All Aboard Minnesota advocates for Amtrak adding daily daytime passenger travel between Fargo and St. Paul, as well as two other routes connecting Duluth and Chicago to the Twin Cities


Nancy Edmonds Hanson
hansonnanc@gmail.com


Trains never get a neutral response in Moorhead – not with 70 freight trains splitting the city throughout the average day. But more than 100 local leaders and residents came out Oct. 30 to voice their strong support for a proposal to put another on the rails: A daily passenger train to the Twin Cities that would depart and arrive at reasonable hours.
More than 40 elected and public officials spent the afternoon with Brian Nelson, executive director of All Aboard Minnesota, while 60-plus F-M residents attended the evening session at the Hjemkomst Center. The eight-year-old nonprofit organization advocates for improved, convenient passenger travel between key destinations via Amtrak, the publicly funding passenger service created by Congress in 1971. While cross-country passenger service like the Empire Builder has languished under Amtrak’s current leadership, shorter-distance “corridor trains” that run routes of 750 miles or less are being investigated or running in a number of states, including Illinois, Wisconsin, Michigan and Missouri.
“We want to add Minnesota to that list,” Nelson told his local audience.
Some 20,000 passengers currently use the Fargo-to-St Paul leg of the Empire Builder every year, he said. But its arrivals and departures in the wee hours at 2 to 3 a.m., coupled with its dismal on-time record of 45%, discourage the 11-car trains from increasing their ridership. Reliability increases up to 85% with the shorter corridor service. According to Nelson, experts project that 100,000 additional riders would take the corridor trains, which would provide 280 seats in five cars, including one with dining service. Intermediate stops at Detroit Lakes, Wadena, Staples and St. Cloud would increase the market for the service, proposed to leave the depot in downtown Fargo at 7 a.m. and return at 10:30 p.m. He predicted one-way fares would be similar to the $38 now charged for Fargo-St. Paul travel on the Empire Builder.
Nelson’s group is working with Francis Loetterle, the passenger train planner with the Minnesota Department of Transportation, to investigate the feasibility of corridor trains. Loetterle told Moorheaders that MnDOT’s two first priorities are corridor trains from St.
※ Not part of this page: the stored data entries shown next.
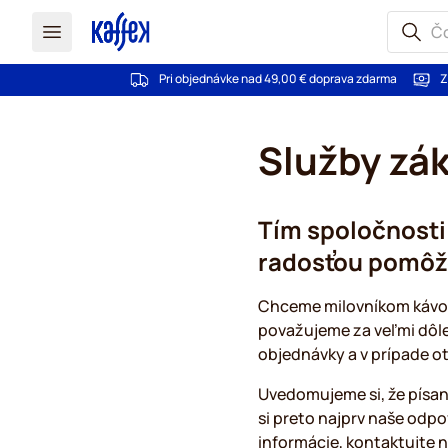
Pri objednávke nad 49,00 € doprava zdarma
Z
Skip to Content
Služby zá
Tím spoločnosti
radosťou pomôž
Chceme milovníkom kávový
považujeme za veľmi dôl
objednávky a v prípade o
Uvedomujeme si, že písani
si preto najprv naše odpo
informácie, kontaktujte n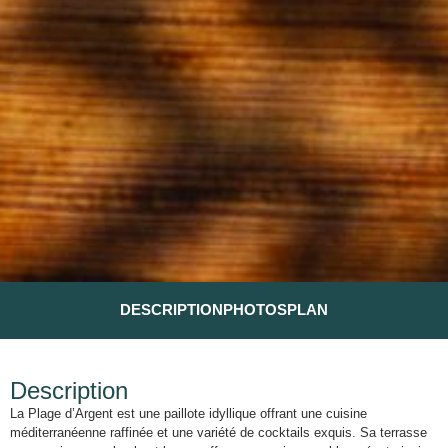
DESCRIPTION
PHOTOS
PLAN
Description
La Plage d’Argent est une paillote idyllique offrant une cuisine
méditerranéenne raffinée et une variété de cocktails exquis. Sa terrasse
Paul to Chicago and Duluth to the Twin Cities. The Fargo route comes in third. If funding can be developed to support it, the Fargo train could be operational in four years.
One of the key issues for introducing the new train is the availability and condition of tracks – in this case, owned by the BNSF Railway and heavily used for freight traffic. The MnDOT planner noted two advantages along the route: The railroad already has two tracks, compared with only one on much of the Empire Builder’s path; that makes it easier to blend passenger and freight train traffic. And, he said, “It’s some of the best track in the nation. It wouldn’t take much work to add another train running at similar speed,” which he estimated at 80 to 90 miles per hour.
Nelson made the case for both the trains’ comfort and economy. “Decades of public investment in highway and air transportation have created an unbalanced, unsustainable transportation system,” he said. “We believe that given a real choice of fast, frequent trains to multiple destinations, Minnesotans would gladly embrace raid travel again.” He noted that trains are 30% more fuel efficient than automobiles and 20% more than airplanes. In addition, it’s estimated that boosting rail travel ease traffic woes and highway maintenance costs by taking cutting highway travel down by 148,000 cars, and eliminating 25 million road miles each year in the state.
Mayor Johnathan Judd, who attended both sessions, introduced the evening’s program by pointing by the contribution of better passenger rail travel could make to economic development. “We are on the verge of great things here in Moorhead, and something like this can really change the game,” he said. “We need to embrace thinking outside the box. Not only would it be convenient and, I think, popular with our residents and visitors alike. Passenger rail service fits well into our focus on sustainability.
“If you live in Moorhead, the topic of trains is never neutral. You can disdain them, or you can love them. We need to look at the positives. This train will help connect us with our state and beyond.”